__TASK DATA__:
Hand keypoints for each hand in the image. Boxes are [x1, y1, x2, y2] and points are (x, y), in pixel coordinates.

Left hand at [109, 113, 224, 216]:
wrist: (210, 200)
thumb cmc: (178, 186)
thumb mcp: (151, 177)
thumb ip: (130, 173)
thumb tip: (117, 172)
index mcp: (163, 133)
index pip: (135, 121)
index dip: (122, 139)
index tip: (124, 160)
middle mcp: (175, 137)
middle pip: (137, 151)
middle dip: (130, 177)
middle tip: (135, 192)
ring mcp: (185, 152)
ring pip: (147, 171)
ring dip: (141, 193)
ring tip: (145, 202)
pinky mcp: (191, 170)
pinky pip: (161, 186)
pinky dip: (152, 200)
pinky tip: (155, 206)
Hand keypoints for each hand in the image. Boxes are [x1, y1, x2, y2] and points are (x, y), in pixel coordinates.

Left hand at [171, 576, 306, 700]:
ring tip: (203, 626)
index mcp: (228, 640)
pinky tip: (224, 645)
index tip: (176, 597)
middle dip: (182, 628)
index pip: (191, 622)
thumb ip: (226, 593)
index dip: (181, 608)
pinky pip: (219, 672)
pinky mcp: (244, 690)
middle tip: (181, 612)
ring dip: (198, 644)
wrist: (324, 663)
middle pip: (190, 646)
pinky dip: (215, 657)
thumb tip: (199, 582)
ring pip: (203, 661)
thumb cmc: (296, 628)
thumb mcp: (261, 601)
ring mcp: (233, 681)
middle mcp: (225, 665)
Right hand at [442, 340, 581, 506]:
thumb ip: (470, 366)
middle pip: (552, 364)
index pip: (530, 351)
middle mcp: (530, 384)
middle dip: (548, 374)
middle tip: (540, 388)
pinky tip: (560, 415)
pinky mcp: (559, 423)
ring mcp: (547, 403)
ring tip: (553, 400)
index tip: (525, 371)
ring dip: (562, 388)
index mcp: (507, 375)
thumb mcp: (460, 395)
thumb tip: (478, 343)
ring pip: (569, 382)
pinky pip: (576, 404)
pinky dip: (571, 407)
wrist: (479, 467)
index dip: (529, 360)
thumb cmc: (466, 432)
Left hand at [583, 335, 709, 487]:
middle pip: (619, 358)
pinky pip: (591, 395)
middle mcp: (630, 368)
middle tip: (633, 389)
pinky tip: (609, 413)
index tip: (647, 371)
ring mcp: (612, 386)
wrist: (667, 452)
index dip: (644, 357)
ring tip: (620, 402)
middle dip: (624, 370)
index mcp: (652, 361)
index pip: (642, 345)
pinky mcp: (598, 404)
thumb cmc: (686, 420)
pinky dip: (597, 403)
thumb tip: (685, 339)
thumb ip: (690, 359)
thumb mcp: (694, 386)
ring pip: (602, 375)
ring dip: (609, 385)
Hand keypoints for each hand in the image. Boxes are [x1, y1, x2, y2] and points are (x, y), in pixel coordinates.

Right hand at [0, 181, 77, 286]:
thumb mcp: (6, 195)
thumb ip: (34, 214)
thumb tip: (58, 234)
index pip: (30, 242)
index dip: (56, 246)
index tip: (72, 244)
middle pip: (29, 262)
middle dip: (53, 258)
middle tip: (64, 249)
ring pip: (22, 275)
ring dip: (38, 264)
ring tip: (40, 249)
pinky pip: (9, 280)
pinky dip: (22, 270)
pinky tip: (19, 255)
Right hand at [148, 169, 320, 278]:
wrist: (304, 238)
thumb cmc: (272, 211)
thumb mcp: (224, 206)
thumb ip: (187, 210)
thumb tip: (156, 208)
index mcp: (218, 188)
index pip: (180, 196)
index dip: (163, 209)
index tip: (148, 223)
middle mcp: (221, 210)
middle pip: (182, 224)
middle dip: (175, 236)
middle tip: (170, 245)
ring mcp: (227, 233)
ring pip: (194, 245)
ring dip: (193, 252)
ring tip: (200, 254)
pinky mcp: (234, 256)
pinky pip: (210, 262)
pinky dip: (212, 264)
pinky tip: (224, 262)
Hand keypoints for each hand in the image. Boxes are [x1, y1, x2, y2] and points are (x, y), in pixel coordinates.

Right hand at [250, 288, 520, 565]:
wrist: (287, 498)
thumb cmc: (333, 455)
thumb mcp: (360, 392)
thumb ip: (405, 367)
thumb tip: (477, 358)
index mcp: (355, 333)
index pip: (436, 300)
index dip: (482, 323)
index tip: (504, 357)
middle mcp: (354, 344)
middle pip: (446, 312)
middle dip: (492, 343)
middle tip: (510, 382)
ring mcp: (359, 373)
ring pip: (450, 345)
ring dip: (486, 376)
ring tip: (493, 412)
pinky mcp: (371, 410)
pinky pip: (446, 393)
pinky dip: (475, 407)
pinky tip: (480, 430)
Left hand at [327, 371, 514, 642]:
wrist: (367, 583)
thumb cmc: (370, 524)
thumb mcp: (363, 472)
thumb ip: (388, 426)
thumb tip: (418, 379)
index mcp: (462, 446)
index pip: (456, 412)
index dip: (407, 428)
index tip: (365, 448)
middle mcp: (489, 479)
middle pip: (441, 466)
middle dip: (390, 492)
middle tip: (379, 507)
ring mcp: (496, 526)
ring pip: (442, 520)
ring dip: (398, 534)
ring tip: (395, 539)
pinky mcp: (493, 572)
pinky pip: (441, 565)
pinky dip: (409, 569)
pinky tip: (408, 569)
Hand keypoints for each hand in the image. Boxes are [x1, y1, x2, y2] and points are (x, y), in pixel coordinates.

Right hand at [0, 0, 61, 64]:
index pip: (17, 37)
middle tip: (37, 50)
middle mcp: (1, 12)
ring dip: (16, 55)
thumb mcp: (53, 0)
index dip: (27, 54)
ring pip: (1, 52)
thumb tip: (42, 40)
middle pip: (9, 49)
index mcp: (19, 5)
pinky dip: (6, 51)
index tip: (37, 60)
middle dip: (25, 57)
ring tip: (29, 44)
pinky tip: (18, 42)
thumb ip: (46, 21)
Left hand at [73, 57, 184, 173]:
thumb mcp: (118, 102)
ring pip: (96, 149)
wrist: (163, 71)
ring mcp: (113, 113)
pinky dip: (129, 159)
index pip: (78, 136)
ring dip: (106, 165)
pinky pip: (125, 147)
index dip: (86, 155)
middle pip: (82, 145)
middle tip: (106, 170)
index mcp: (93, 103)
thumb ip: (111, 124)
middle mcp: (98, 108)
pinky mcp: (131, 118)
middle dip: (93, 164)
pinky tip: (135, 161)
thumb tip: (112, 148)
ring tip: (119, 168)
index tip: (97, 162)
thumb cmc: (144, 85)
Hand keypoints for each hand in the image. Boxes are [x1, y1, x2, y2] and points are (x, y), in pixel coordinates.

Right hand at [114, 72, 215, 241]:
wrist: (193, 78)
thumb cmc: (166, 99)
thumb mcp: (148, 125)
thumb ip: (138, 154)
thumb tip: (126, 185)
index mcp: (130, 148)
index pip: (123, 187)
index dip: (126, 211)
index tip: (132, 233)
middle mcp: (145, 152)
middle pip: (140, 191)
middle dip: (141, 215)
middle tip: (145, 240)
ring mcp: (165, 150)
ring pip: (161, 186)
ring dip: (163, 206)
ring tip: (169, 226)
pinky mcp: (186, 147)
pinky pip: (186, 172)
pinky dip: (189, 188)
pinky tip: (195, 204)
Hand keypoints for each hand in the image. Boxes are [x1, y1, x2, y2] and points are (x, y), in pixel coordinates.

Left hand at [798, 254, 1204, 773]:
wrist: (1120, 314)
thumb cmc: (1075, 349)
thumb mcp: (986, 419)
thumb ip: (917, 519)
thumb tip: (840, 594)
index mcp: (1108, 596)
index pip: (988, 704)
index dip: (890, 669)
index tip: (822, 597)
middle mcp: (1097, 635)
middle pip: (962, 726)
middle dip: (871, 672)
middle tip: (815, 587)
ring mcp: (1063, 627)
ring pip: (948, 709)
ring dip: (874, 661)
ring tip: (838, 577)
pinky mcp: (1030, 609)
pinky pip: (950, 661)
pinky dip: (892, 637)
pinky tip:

__INSTRUCTIONS FOR THE TASK__:
The range runs from the line above containing "pinky tip: (480, 430)" to the line containing "pinky dip: (409, 569)", inclusive. Restate those lines word for word and no others.

__EXERCISE RESULT__:
pinky tip: (480, 430)
Left hand at [327, 371, 514, 642]:
wrist: (367, 583)
thumb cmc: (370, 524)
thumb mcp: (363, 472)
thumb ip: (388, 426)
thumb tip: (418, 379)
index mcp: (462, 446)
index pip: (456, 412)
index dip: (407, 428)
index tip: (365, 448)
middle mcp: (489, 479)
middle pip: (441, 466)
middle dip: (390, 492)
middle tip: (379, 507)
ring mcp: (496, 526)
ring pip: (442, 520)
ring dip: (398, 534)
ring tip: (395, 539)
pinky mcp: (493, 572)
pinky pip: (441, 565)
pinky dip: (409, 569)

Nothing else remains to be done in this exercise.